The SSH session might quickly hang as part of the installation includes bringing up a ton of firewall rules, but from the control node you can check if the node is registered with the command sudo k3s kubectl get nodes running on the control node.

While you can copy the k3s.yaml provided on the control node (at /etc/rancher/k3s/k3s.yaml) to use for a kubeconfig from your workstation, just changing the service address from server: https://127.0.0.1:6443 to server: https://full-node-magic-dns-name:6443, the Tailscale Kubernetes operator takes that to the next level and was the reason I setup this cluster in the first place. Read more about my experience doing that over here.

Impressions

k3s has matured a lot since I was last looking at it. Now that it has built in support for Tailscale it makes deploying nodes much easier - you can avoid having to configure static DNS or IPs for the nodes, since all the connectivity between them is over Tailscale, which brings assigns those as static attributes for a node. In theory that also means one can deploy remote worker nodes and they will just call home over Tailscale.

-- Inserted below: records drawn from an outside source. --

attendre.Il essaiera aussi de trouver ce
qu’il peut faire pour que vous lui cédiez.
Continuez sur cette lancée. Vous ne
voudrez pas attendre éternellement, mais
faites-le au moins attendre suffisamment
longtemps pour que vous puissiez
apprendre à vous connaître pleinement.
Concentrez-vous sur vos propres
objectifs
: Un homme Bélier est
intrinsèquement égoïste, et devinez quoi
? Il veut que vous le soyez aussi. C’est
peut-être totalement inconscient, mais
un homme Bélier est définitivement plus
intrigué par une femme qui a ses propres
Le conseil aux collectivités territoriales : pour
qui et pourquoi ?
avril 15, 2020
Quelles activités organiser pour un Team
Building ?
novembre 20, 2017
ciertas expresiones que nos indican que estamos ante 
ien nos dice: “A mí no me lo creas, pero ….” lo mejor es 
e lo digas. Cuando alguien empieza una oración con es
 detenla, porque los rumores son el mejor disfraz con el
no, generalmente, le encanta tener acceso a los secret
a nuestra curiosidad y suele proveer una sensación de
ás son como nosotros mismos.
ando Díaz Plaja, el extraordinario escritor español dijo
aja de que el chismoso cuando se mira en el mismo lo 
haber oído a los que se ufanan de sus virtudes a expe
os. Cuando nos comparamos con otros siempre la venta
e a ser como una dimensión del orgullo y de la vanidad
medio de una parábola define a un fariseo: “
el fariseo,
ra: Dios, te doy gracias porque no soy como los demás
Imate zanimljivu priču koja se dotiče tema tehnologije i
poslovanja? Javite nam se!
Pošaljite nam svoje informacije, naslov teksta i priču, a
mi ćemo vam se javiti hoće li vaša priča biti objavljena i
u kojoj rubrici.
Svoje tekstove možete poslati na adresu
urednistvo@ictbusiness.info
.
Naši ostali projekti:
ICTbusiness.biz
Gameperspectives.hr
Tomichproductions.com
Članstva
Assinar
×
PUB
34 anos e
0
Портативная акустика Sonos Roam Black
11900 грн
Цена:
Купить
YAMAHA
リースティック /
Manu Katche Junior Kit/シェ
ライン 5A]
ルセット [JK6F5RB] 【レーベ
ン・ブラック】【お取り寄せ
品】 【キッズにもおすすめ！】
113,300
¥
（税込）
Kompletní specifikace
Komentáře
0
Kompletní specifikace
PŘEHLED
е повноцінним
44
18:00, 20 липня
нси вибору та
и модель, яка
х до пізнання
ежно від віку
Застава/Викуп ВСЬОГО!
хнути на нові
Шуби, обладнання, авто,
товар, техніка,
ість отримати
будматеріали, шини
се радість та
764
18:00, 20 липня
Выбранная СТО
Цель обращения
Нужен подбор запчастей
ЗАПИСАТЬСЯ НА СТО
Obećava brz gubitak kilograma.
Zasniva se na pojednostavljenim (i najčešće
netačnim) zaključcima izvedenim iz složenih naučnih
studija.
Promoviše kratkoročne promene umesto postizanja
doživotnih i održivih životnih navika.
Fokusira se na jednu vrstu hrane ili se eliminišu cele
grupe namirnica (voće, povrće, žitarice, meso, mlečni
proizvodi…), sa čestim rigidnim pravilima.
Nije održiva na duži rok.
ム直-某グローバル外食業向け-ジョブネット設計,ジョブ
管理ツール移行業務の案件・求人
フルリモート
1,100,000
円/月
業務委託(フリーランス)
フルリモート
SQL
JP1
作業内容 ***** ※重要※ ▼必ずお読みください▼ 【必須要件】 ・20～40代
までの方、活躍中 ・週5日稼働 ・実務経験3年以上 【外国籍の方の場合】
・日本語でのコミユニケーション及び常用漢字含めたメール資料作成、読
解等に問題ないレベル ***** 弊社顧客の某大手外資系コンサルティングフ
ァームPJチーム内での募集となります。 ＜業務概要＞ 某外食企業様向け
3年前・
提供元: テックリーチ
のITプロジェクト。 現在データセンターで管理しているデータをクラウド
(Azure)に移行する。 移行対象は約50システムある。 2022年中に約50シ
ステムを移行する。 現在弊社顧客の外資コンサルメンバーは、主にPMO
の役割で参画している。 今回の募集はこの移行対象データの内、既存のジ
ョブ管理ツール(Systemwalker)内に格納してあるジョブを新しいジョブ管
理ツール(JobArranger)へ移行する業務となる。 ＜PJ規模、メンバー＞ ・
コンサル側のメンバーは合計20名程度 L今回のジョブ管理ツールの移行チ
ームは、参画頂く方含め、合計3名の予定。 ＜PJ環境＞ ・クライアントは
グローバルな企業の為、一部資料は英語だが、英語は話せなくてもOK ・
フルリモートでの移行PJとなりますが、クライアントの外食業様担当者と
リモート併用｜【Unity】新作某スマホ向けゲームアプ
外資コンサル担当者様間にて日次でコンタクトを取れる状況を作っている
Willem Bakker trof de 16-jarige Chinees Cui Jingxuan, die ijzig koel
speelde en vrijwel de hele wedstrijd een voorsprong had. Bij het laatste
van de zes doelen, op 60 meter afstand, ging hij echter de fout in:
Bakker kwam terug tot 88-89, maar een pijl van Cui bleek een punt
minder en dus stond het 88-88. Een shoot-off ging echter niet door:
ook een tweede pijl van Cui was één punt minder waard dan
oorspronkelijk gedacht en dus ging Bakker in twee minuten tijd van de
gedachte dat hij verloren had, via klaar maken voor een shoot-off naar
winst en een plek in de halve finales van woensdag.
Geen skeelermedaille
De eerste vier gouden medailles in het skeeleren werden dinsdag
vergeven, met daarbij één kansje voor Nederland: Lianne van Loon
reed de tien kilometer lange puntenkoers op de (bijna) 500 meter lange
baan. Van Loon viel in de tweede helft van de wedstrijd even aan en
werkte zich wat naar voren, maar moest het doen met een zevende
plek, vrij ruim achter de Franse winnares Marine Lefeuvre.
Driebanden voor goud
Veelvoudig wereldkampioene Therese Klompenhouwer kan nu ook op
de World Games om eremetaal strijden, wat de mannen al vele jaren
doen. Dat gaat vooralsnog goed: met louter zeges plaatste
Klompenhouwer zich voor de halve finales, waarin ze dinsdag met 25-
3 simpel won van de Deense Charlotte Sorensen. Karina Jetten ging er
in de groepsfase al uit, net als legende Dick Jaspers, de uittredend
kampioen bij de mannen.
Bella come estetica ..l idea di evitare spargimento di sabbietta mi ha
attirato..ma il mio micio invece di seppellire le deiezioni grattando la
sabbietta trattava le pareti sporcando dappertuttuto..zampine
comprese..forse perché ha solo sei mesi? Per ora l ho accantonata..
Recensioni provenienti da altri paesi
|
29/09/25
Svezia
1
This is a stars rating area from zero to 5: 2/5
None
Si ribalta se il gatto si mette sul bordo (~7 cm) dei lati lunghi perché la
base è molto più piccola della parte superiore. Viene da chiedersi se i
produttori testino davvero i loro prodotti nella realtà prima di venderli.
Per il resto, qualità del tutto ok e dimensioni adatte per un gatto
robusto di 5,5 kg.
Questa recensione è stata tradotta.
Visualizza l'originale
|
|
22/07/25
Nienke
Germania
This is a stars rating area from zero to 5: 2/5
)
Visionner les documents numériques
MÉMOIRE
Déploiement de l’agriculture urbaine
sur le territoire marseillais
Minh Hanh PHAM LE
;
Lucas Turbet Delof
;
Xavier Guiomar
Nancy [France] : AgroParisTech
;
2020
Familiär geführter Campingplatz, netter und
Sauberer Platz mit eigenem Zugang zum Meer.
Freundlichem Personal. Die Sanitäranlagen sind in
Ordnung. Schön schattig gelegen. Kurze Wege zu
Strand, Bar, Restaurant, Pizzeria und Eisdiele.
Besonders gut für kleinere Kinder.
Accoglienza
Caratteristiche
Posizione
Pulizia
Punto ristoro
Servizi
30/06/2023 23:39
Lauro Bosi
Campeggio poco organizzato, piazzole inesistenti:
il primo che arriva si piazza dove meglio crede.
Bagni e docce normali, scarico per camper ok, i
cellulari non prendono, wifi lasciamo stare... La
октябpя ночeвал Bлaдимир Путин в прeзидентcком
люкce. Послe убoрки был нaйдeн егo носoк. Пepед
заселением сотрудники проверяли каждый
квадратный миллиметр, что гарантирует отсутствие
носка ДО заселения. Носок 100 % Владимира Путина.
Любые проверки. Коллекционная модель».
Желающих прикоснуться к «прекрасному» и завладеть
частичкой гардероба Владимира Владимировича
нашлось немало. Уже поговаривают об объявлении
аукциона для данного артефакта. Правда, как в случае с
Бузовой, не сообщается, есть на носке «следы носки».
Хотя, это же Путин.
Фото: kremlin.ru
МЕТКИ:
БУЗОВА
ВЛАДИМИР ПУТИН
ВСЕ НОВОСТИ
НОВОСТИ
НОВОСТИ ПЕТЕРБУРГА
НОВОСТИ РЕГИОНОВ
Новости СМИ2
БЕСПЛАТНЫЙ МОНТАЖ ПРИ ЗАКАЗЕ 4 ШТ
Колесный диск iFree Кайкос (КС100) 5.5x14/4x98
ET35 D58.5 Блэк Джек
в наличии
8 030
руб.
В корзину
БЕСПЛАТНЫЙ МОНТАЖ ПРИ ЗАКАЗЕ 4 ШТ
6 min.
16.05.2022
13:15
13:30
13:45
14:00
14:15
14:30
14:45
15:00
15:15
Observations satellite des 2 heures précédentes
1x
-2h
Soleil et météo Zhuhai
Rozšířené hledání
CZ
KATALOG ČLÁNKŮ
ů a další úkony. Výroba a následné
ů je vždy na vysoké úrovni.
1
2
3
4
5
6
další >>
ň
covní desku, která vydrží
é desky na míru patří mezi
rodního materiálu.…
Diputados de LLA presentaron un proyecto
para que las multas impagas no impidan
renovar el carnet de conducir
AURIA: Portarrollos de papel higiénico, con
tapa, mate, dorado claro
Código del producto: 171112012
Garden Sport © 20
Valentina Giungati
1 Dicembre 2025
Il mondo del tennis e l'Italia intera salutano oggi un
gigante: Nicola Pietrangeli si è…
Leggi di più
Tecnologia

Oauth client support would be a nice improvement over expiring auth keys, I can see getting around that with whatever installer platform hooks one was using. Having a Bolt Project that would use an oauth client key stored locally to generate one time use registration auth keys at run time is how I would imagine using it in the future if I were fully automating k3s deployments this way.

In setting up this lab, I started with Ansible, but learned that Puppet now supports Arm64 / Raspberry Pis, along with puppet-bolt still kicking along, means that I may put together a Bolt Project to manage the cluster in the future. Between the remote ssh commands to reimage / configure nodes on the turing pi itself and the ability to use standard puppet modules to manage the state of the clusters, I’m glad to have it in my toolbelt for this project.